#### Your assignment:
Give the listing again word for word, excluding the pictures it contains.

#### Excerpted records:
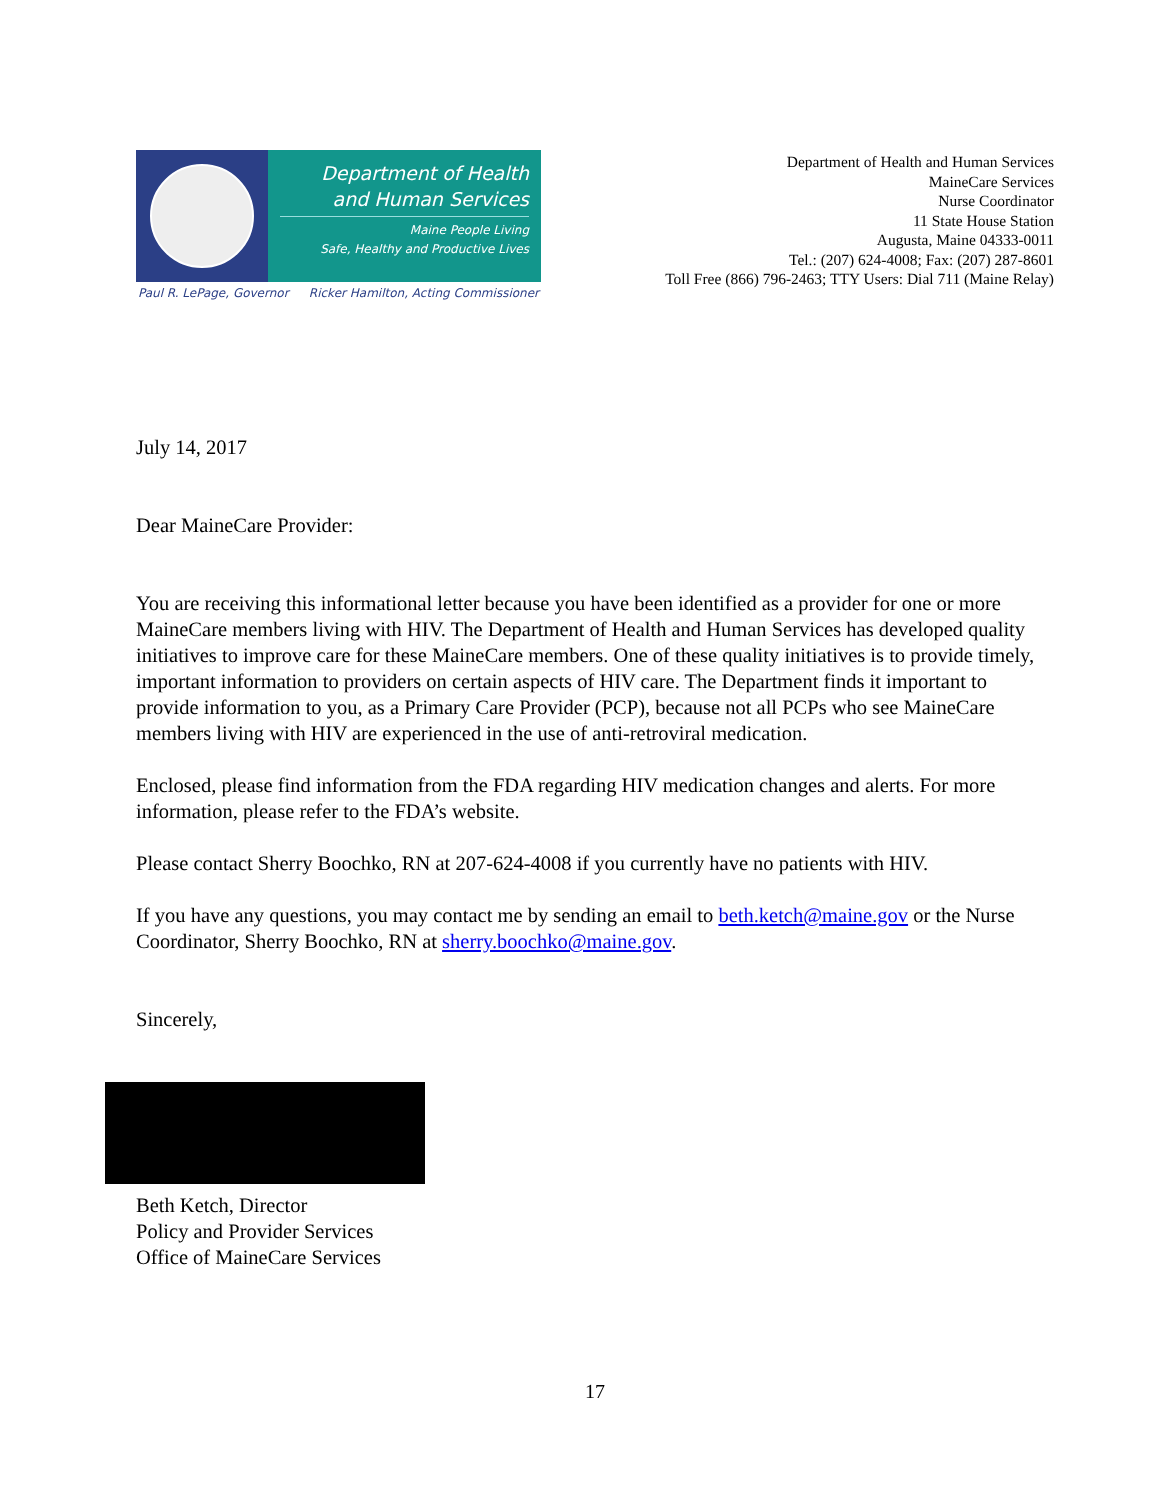Department of Health
and Human Services
Maine People Living
Safe, Healthy and Productive Lives
Paul R. LePage, Governor Ricker Hamilton, Acting Commissioner
Department of Health and Human Services
MaineCare Services
Nurse Coordinator
11 State House Station
Augusta, Maine 04333-0011
Tel.: (207) 624-4008; Fax: (207) 287-8601
Toll Free (866) 796-2463; TTY Users: Dial 711 (Maine Relay)
July 14, 2017
Dear MaineCare Provider:
You are receiving this informational letter because you have been identified as a provider for one or more MaineCare members living with HIV. The Department of Health and Human Services has developed quality initiatives to improve care for these MaineCare members. One of these quality initiatives is to provide timely, important information to providers on certain aspects of HIV care. The Department finds it important to provide information to you, as a Primary Care Provider (PCP), because not all PCPs who see MaineCare members living with HIV are experienced in the use of anti-retroviral medication.
Enclosed, please find information from the FDA regarding HIV medication changes and alerts. For more information, please refer to the FDA’s website.
Please contact Sherry Boochko, RN at 207-624-4008 if you currently have no patients with HIV.
If you have any questions, you may contact me by sending an email to beth.ketch@maine.gov or the Nurse Coordinator, Sherry Boochko, RN at sherry.boochko@maine.gov.
Sincerely,
Beth Ketch, Director
Policy and Provider Services
Office of MaineCare Services
17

#### Result of the task:
Department of Health
and Human Services
Maine People Living
Safe, Healthy and Productive Lives
Paul R. LePage, Governor Ricker Hamilton, Acting Commissioner
Department of Health and Human Services
MaineCare Services
Nurse Coordinator
11 State House Station
Augusta, Maine 04333-0011
Tel.: (207) 624-4008; Fax: (207) 287-8601
Toll Free (866) 796-2463; TTY Users: Dial 711 (Maine Relay)
July 14, 2017
Dear MaineCare Provider:
You are receiving this informational letter because you have been identified as a provider for one or more MaineCare members living with HIV. The Department of Health and Human Services has developed quality initiatives to improve care for these MaineCare members. One of these quality initiatives is to provide timely, important information to providers on certain aspects of HIV care. The Department finds it important to provide information to you, as a Primary Care Provider (PCP), because not all PCPs who see MaineCare members living with HIV are experienced in the use of anti-retroviral medication.
Enclosed, please find information from the FDA regarding HIV medication changes and alerts. For more information, please refer to the FDA’s website.
Please contact Sherry Boochko, RN at 207-624-4008 if you currently have no patients with HIV.
If you have any questions, you may contact me by sending an email to beth.ketch@maine.gov or the Nurse Coordinator, Sherry Boochko, RN at sherry.boochko@maine.gov.
Sincerely,
Beth Ketch, Director
Policy and Provider Services
Office of MaineCare Services
17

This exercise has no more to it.